How do I correctly use the SQL Sum function with multiple variables and grouping?

I am trying to write an SQL statement based on the following code.
CREATE TABLE mytable (
year INTEGER,
month INTEGER,
day INTEGER,
hoursWorked INTEGER )
Assuming that each employee works multiple days over each month in a 3 year period.
I need to write an sql statement that returns the total hours worked in each month, grouped by earliest year/month first.
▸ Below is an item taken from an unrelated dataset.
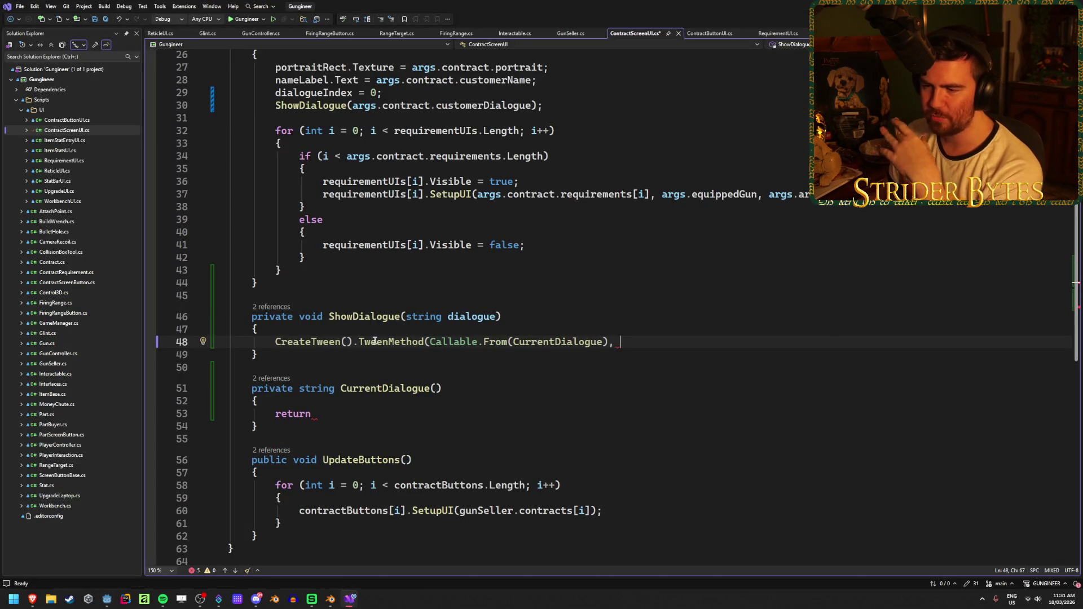
Read the Quick Info documentation for TweenMethod on line 48, then return to Godot.
mouse_move(380, 342)
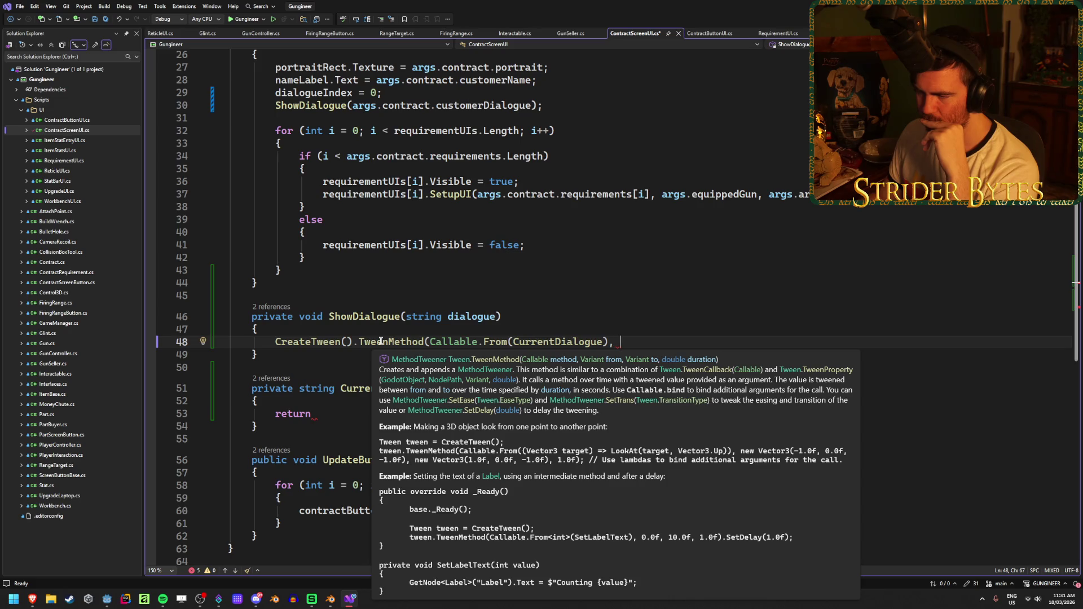
scroll(377, 224, "down", 4)
mouse_move(392, 187)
I tried doing this, but I don't think it is correct:
SELECT Sum(hoursWorked) FROM mytable
ORDER BY(year,month)
GROUP BY(month);
I am a little confused about how to operate the sum function in conjunction with thee GROUP BY or ORDER BY function. How does one go about doing this?
Try this:
SELECT year, month, SUM(hoursWorked)
FROM mytable
GROUP BY year, month
ORDER BY year, month
This way you will have for example:
2014 December 30
2015 January 12
2015 February 40
Fields you want to group by always have be present in SELECT part of query. And vice-versa - what you put in SELECT part, need be also in GROUP BY.
SELECT year, month, Sum(hoursWorked)as workedhours
FROM mytable
GROUP BY year,month
ORDER BY year,month;
You have to group by year and month.
Is this what you are trying to do. This will sum by Year/Month and Order by Year/Month.
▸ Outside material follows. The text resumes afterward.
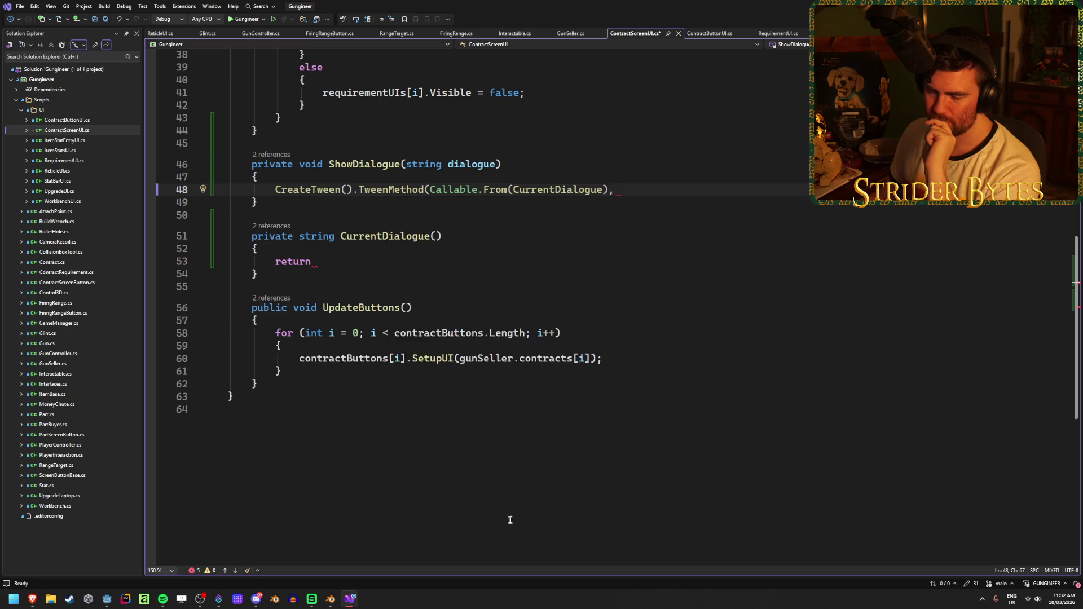
scroll(350, 400, "up", 3)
Select [Year], [Month], Sum(HoursWorked) as WorkedHours
From mytable
Group By [Year], [Month]
Order by [Year], [Month]
You have to group by year and month, otherwise you will have the hours you worked on March 2014 and 2015 in one record :)
SELECT Sum(hoursWorked) as hoursWorked, year, month
FROM mytable
GROUP BY(year, month)
ORDER BY(year,month)
;